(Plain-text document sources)
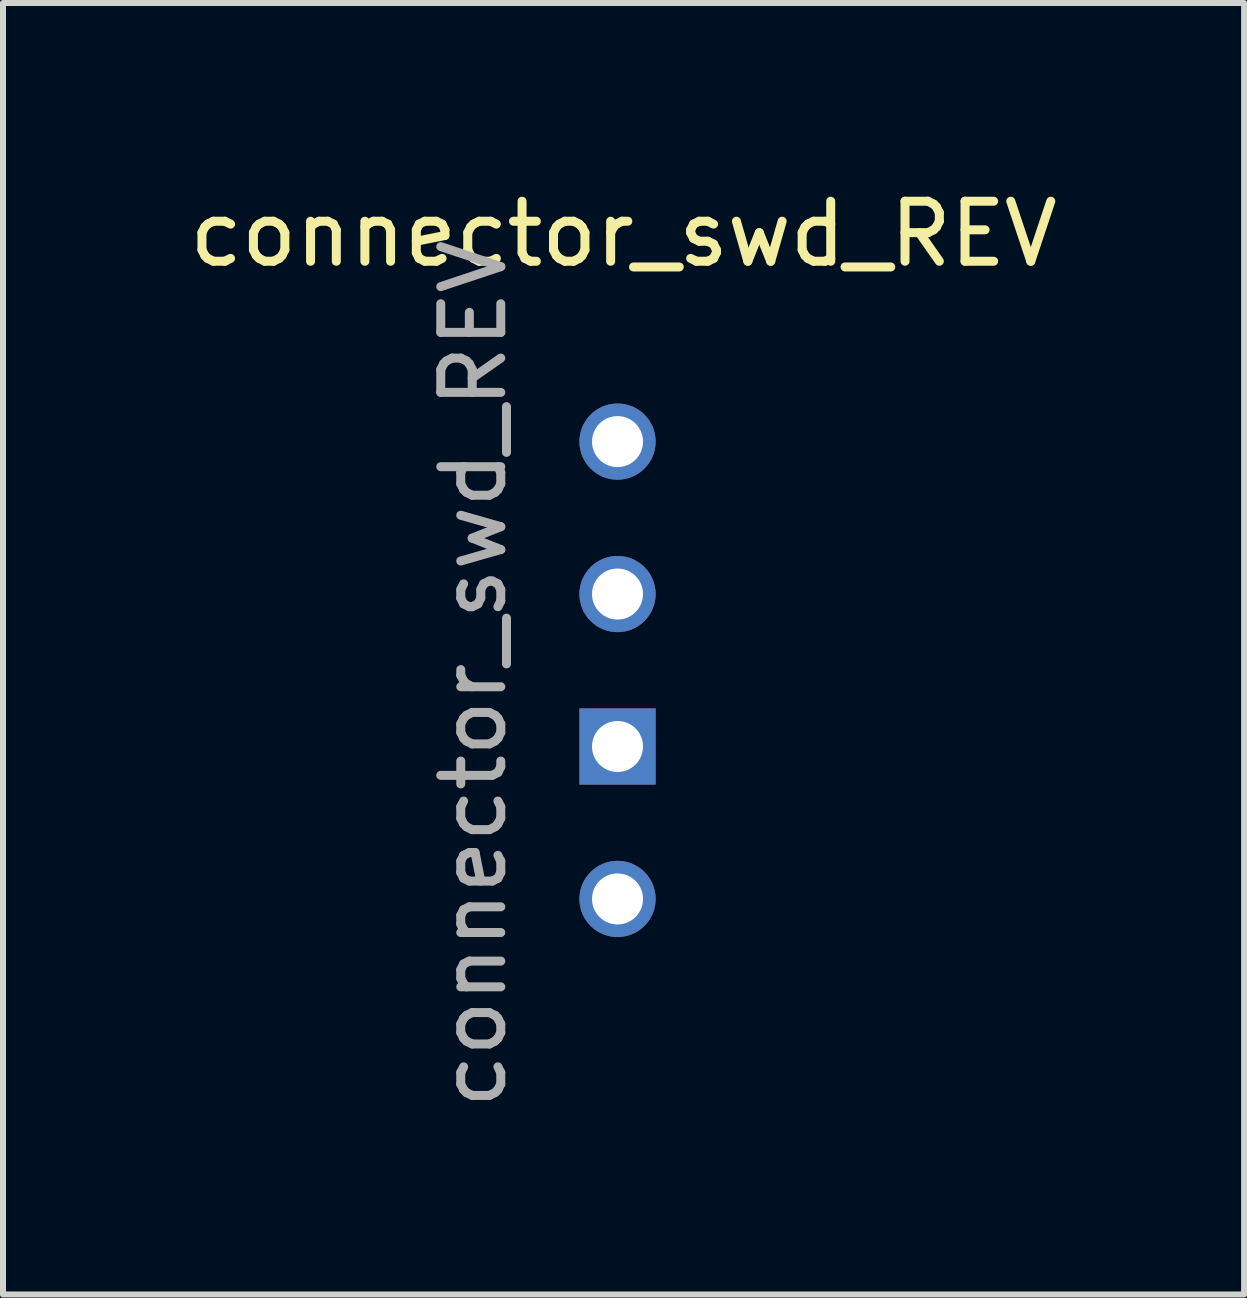
<source format=kicad_pcb>
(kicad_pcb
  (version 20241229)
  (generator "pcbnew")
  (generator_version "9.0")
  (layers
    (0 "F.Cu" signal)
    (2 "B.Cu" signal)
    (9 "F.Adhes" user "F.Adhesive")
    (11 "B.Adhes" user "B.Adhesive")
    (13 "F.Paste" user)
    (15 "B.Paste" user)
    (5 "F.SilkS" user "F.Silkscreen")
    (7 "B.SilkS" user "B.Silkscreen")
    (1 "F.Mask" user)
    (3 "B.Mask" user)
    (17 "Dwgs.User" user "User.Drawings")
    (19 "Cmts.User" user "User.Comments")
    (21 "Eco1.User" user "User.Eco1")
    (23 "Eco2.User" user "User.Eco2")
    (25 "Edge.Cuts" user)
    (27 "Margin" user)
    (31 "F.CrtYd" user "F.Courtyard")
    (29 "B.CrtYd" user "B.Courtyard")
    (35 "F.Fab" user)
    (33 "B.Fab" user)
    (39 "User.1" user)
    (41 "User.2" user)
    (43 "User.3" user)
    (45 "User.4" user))
  (footprint "connector_swd_REV"
    (layer "F.Cu")
    (at 7.339 3.178)
    (property "Reference" "connector_swd_REV" (at 0 -2.33 0) (layer "F.SilkS") (effects (font (size 1 1) (thickness 0.15))))
    (attr through_hole)
    (fp_text user "${REFERENCE}" (at -2.5 5 90) (layer "F.Fab") (effects (font (size 1 1) (thickness 0.15))))
    (pad "1" thru_hole oval (at -0.1 8.75 180) (size 1.27 1.27) (drill 0.85) (layers "*.Cu" "*.Mask"))
    (pad "2" thru_hole rect (at -0.1 6.21 180) (size 1.27 1.27) (drill 0.85) (layers "*.Cu" "*.Mask"))
    (pad "3" thru_hole oval (at -0.1 3.67 180) (size 1.27 1.27) (drill 0.85) (layers "*.Cu" "*.Mask"))
    (pad "4" thru_hole oval (at -0.1 1.13 180) (size 1.27 1.27) (drill 0.85) (layers "*.Cu" "*.Mask")))
  (gr_rect
    (start -3 -3)
    (end 17.679 18.518)
    (stroke (width 0.1) (type default))
    (fill no)
    (layer "Edge.Cuts")))
</source>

§ **About this task**: Whenever the word "Courtyard" appears in a line above, copy that line.

§ **Answer to this task**:
    (31 "F.CrtYd" user "F.Courtyard")
    (29 "B.CrtYd" user "B.Courtyard")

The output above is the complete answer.